+++ SECCIÓN DEL DOCUMENTO

Hoy, un día antes del 8 de Marzo, “consagrado” como día internacional de la mujer trabajadora, ni tenía pensado expresar mi opinión, dadas las polémicas, al respecto. Asentada está la moda de establecer un día del año para cada cosa que surge, unas más urgentes e importantes, otras no tanto, en cualquier caso respetuoso, sobre todo con aquellos días que se refieren a acontecimientos tristísimos como es el caso del 1 de Mayo en que se conmemora aquel asesinato a sangre fría de trabajadores reivindicando la jornada laboral de 8 horas en Chicago.
Hablo de día consagrado porque estos hábitos cada vez se parecen más a una religión que sacraliza y ritualiza lo que celebra. ¿Quién en su sano juicio puede oponerse a que se celebre el día internacional del trabajo o el día internacional de la mujer? Se puede estar más o menos de acuerdo, se puede simpatizar más o menos, se puede ser más o menos favorable, pero de ahí a oponerse va un trecho. No sólo no me opongo sino que defiendo el derecho a celebrar ese día y a manifestarse, incluso lo apoyo. Lo que no consigo entender es que el movimiento feminista, en cualquiera de sus versiones y bajo cualesquiera siglas, se desmelene y ponga el grito en el cielo porque la autoridad gubernativa avalada por decisiones judiciales, que son las que en un estado de derecho tienen la última palabra, prohíba las manifestaciones por razones de salud pública. En lugar de aceptar estas decisiones razonadas, y con el apoyo de centrales sindicales que debieran dar muestras de sensatez, montan en cólera y acusan al gobierno, a este gobierno, cualquiera que sea su signo, de coartar con sus decisiones la libertad de expresión y de manifestación por motivos ideológicos o políticos. Otro nivel, incomparable por lo demás, al de todos aquellos que en fechas aún próximas, bajo el paraguas de la defensa de la misma libertad de expresión y manifestación de un “burdo juntador de palabras”, campeón del insulto y enaltecedor de las pasiones más viles, monopolizan la calle, atemorizan a los vecinos, rompen escaparates, asaltan establecimientos donde destrozan y roban, lanzan adoquines contra la policía e incendian coches policiales con sus conductores dentro.
Actividades todas ellas denunciadas por parte del gobierno, pero a la vez alentadas por algunos socios de la coalición gubernamental.

++++++
+++ CONJUNTO DE REGISTROS

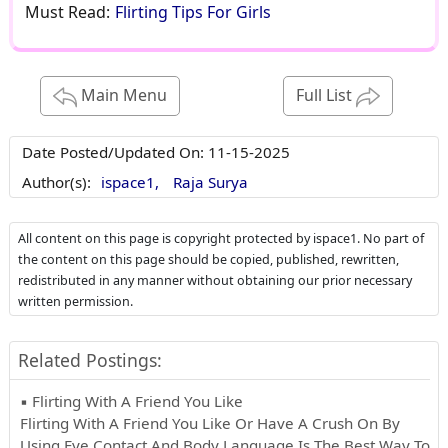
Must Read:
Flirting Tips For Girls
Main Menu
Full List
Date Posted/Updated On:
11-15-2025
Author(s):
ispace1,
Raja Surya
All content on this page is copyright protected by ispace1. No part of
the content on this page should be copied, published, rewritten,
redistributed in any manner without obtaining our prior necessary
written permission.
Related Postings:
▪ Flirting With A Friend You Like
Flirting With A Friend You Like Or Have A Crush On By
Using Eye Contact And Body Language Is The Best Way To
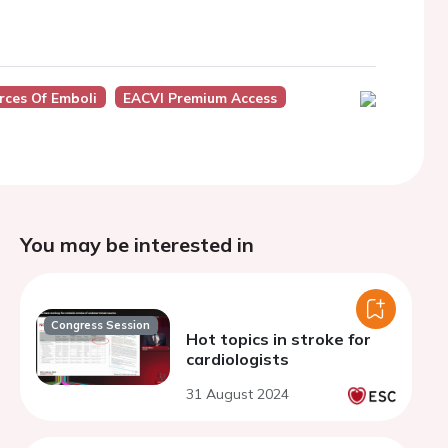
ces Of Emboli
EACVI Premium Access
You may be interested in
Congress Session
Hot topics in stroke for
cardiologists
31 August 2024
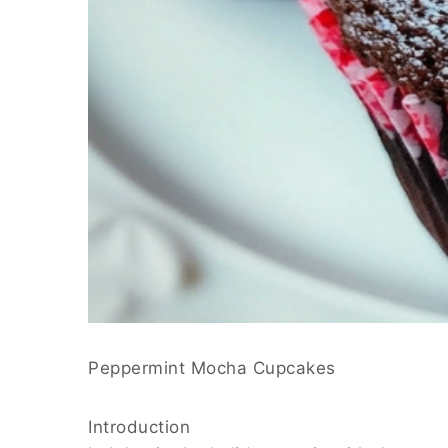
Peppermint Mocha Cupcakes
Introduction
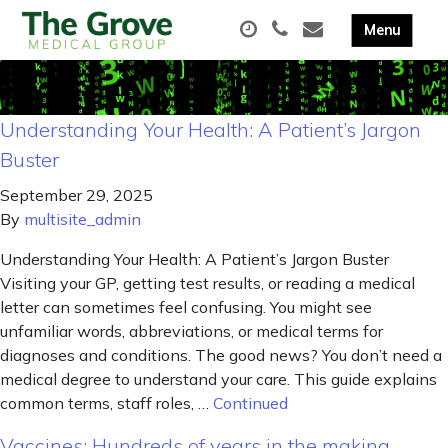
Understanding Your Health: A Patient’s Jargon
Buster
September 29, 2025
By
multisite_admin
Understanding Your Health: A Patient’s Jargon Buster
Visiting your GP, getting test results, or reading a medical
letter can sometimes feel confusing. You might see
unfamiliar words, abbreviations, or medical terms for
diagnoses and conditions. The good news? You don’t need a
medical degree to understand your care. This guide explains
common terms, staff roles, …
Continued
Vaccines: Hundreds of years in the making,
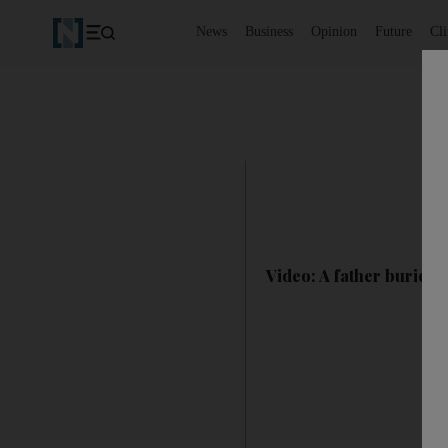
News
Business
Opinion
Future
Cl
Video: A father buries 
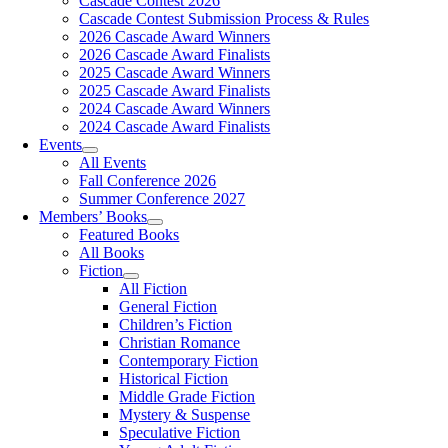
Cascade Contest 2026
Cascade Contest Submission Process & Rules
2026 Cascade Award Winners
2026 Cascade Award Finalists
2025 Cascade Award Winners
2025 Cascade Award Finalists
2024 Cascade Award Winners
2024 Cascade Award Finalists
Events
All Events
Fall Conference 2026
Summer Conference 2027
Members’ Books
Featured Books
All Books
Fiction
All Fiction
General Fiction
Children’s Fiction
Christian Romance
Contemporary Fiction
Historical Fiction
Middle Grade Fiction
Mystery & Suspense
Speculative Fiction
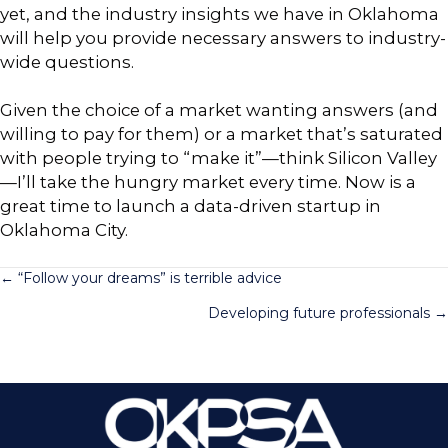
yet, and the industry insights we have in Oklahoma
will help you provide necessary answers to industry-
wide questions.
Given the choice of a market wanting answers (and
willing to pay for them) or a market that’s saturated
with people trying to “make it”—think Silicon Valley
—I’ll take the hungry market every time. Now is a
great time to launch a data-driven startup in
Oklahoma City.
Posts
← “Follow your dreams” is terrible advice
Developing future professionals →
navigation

++++++

• QUÉ SE PIDE
Por favor, transcribe del texto sobre el 8 de marzo el fragmento que empieza con las palabras "Hoy, un día" y termina con "horas en Chicago.".

• ZONA DE RESPUESTA
Hoy, un día antes del 8 de Marzo, “consagrado” como día internacional de la mujer trabajadora, ni tenía pensado expresar mi opinión, dadas las polémicas, al respecto. Asentada está la moda de establecer un día del año para cada cosa que surge, unas más urgentes e importantes, otras no tanto, en cualquier caso respetuoso, sobre todo con aquellos días que se refieren a acontecimientos tristísimos como es el caso del 1 de Mayo en que se conmemora aquel asesinato a sangre fría de trabajadores reivindicando la jornada laboral de 8 horas en Chicago.